=== Section Start ===

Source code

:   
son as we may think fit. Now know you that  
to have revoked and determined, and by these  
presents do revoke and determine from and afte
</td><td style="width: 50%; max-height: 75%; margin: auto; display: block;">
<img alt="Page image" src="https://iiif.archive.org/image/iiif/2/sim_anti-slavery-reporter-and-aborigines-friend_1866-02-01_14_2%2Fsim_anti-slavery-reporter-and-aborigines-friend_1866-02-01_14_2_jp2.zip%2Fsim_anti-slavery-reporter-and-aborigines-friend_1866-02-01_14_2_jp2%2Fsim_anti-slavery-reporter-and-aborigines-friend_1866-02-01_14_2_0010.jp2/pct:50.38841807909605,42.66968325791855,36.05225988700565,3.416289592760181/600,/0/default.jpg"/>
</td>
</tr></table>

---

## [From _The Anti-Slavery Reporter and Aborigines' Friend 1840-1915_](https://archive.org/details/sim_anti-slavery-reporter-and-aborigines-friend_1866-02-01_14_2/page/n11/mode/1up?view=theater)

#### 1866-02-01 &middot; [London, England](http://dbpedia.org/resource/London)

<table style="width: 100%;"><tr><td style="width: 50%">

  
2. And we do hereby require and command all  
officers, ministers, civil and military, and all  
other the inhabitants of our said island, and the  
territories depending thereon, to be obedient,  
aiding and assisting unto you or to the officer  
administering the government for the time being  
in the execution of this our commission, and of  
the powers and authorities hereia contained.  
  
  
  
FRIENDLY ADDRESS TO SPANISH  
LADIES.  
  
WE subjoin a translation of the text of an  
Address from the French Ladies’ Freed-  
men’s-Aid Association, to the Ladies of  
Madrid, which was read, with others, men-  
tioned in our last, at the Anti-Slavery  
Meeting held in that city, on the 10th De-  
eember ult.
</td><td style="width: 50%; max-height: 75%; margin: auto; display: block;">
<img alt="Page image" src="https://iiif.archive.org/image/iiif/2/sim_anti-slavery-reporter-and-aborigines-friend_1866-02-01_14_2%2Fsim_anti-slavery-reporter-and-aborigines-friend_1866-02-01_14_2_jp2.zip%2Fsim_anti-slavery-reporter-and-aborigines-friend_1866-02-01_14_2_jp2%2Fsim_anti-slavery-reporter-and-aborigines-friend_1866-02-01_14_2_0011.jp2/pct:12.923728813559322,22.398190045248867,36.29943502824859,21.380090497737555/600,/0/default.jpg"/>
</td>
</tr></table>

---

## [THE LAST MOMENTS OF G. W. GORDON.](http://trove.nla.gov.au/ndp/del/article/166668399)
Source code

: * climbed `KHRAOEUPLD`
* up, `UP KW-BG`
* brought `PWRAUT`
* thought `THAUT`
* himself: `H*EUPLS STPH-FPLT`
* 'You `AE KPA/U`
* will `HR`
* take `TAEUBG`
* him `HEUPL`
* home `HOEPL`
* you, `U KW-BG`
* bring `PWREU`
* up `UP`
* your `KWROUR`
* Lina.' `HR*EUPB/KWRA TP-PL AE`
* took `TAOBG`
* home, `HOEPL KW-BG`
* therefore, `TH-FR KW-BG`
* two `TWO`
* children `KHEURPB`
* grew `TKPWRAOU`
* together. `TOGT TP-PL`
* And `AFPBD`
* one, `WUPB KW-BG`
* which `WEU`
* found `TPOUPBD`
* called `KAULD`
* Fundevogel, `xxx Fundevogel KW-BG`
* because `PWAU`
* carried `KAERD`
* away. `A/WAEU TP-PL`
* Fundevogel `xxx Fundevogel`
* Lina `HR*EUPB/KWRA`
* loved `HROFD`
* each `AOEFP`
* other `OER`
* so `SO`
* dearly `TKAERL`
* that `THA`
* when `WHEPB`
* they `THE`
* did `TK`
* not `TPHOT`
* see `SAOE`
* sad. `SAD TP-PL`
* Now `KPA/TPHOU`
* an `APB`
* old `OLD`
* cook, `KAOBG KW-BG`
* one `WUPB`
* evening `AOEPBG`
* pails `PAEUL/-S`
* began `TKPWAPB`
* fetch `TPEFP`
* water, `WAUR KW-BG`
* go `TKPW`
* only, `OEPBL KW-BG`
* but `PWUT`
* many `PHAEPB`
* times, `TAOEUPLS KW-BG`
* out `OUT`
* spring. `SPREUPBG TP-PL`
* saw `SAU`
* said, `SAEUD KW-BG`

=== Section End ===

* Problem to work on
Once you have read the records above, set each one down again exactly.

* Written reply
Source code

:   
son as we may think fit. Now know you that  
to have revoked and determined, and by these  
presents do revoke and determine from and afte
</td><td style="width: 50%; max-height: 75%; margin: auto; display: block;">
<img alt="Page image" src="https://iiif.archive.org/image/iiif/2/sim_anti-slavery-reporter-and-aborigines-friend_1866-02-01_14_2%2Fsim_anti-slavery-reporter-and-aborigines-friend_1866-02-01_14_2_jp2.zip%2Fsim_anti-slavery-reporter-and-aborigines-friend_1866-02-01_14_2_jp2%2Fsim_anti-slavery-reporter-and-aborigines-friend_1866-02-01_14_2_0010.jp2/pct:50.38841807909605,42.66968325791855,36.05225988700565,3.416289592760181/600,/0/default.jpg"/>
</td>
</tr></table>

---

## [From _The Anti-Slavery Reporter and Aborigines' Friend 1840-1915_](https://archive.org/details/sim_anti-slavery-reporter-and-aborigines-friend_1866-02-01_14_2/page/n11/mode/1up?view=theater)

#### 1866-02-01 &middot; [London, England](http://dbpedia.org/resource/London)

<table style="width: 100%;"><tr><td style="width: 50%">

  
2. And we do hereby require and command all  
officers, ministers, civil and military, and all  
other the inhabitants of our said island, and the  
territories depending thereon, to be obedient,  
aiding and assisting unto you or to the officer  
administering the government for the time being  
in the execution of this our commission, and of  
the powers and authorities hereia contained.  
  
  
  
FRIENDLY ADDRESS TO SPANISH  
LADIES.  
  
WE subjoin a translation of the text of an  
Address from the French Ladies’ Freed-  
men’s-Aid Association, to the Ladies of  
Madrid, which was read, with others, men-  
tioned in our last, at the Anti-Slavery  
Meeting held in that city, on the 10th De-  
eember ult.
</td><td style="width: 50%; max-height: 75%; margin: auto; display: block;">
<img alt="Page image" src="https://iiif.archive.org/image/iiif/2/sim_anti-slavery-reporter-and-aborigines-friend_1866-02-01_14_2%2Fsim_anti-slavery-reporter-and-aborigines-friend_1866-02-01_14_2_jp2.zip%2Fsim_anti-slavery-reporter-and-aborigines-friend_1866-02-01_14_2_jp2%2Fsim_anti-slavery-reporter-and-aborigines-friend_1866-02-01_14_2_0011.jp2/pct:12.923728813559322,22.398190045248867,36.29943502824859,21.380090497737555/600,/0/default.jpg"/>
</td>
</tr></table>

---

## [THE LAST MOMENTS OF G. W. GORDON.](http://trove.nla.gov.au/ndp/del/article/166668399)
Source code

: * climbed `KHRAOEUPLD`
* up, `UP KW-BG`
* brought `PWRAUT`
* thought `THAUT`
* himself: `H*EUPLS STPH-FPLT`
* 'You `AE KPA/U`
* will `HR`
* take `TAEUBG`
* him `HEUPL`
* home `HOEPL`
* you, `U KW-BG`
* bring `PWREU`
* up `UP`
* your `KWROUR`
* Lina.' `HR*EUPB/KWRA TP-PL AE`
* took `TAOBG`
* home, `HOEPL KW-BG`
* therefore, `TH-FR KW-BG`
* two `TWO`
* children `KHEURPB`
* grew `TKPWRAOU`
* together. `TOGT TP-PL`
* And `AFPBD`
* one, `WUPB KW-BG`
* which `WEU`
* found `TPOUPBD`
* called `KAULD`
* Fundevogel, `xxx Fundevogel KW-BG`
* because `PWAU`
* carried `KAERD`
* away. `A/WAEU TP-PL`
* Fundevogel `xxx Fundevogel`
* Lina `HR*EUPB/KWRA`
* loved `HROFD`
* each `AOEFP`
* other `OER`
* so `SO`
* dearly `TKAERL`
* that `THA`
* when `WHEPB`
* they `THE`
* did `TK`
* not `TPHOT`
* see `SAOE`
* sad. `SAD TP-PL`
* Now `KPA/TPHOU`
* an `APB`
* old `OLD`
* cook, `KAOBG KW-BG`
* one `WUPB`
* evening `AOEPBG`
* pails `PAEUL/-S`
* began `TKPWAPB`
* fetch `TPEFP`
* water, `WAUR KW-BG`
* go `TKPW`
* only, `OEPBL KW-BG`
* but `PWUT`
* many `PHAEPB`
* times, `TAOEUPLS KW-BG`
* out `OUT`
* spring. `SPREUPBG TP-PL`
* saw `SAU`
* said, `SAEUD KW-BG`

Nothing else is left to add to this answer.